Yoshi crashed into their father, shapeless bellowing and flailing fists. He caught him on the cheek, the jaw, the pair falling on the table and smashing it to splinters. Hana stood and screamed over her mother’s body, head throbbing like it might burst, looking at that open, grinning throat and those beautiful blue eyes, empty now and forever.
Her father slapped Yoshi aside, his face purple, sweat and veins and spittle and teeth.
“Little bastard, I’ll kill you,” he growled.
Da raised the broken saké bottle in his good hand, leaned over Yoshi’s crumpled form. Blood on the glass. Blood on his hands. Her mother’s. Now her brother’s too? Too little to stop him. Too small to make a difference. But in that moment, Hana found herself roaring anyway, thoughtless, heedless, throwing herself at his back, beating on him with her tiny fists, screaming, “No, no, no,” as if all the storms in all the world lived inside her lungs.
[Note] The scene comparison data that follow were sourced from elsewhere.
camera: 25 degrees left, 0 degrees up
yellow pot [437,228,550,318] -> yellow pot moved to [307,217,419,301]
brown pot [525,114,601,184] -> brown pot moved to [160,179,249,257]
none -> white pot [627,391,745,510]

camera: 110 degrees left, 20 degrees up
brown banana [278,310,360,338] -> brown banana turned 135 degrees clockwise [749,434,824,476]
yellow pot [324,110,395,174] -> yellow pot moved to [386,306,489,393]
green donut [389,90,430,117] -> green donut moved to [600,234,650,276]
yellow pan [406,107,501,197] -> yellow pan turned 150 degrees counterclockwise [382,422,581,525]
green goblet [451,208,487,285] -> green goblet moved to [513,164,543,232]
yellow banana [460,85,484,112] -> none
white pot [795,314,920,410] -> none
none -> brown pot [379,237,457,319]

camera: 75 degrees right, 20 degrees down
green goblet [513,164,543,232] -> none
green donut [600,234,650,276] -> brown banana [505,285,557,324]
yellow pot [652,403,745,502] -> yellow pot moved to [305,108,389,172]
He spun around with horror etched on his face, as if he couldn’t believe she would turn on him. Not his Hana. Not his little flower.
“My gods,” he said. “Your eye…”
He pointed to her face with the blood-slicked bottle, features twisted in anguish.
“Gods above, no. No, not you…”
Yoshi leaped on Da’s back with a roar, wrapping his arms around his throat. Father swung his elbow, connected with Yoshi’s jaw. Teeth clapping together. Blood. Her brother fell amongst the table fragments, limp and senseless.
Da turned and slapped her, spun her like a top. She fell to her knees and he was on her, sitting on her chest and pinning her arms with his thighs. He was so heavy. So heavy she couldn’t breathe. Sobbing. Pleading.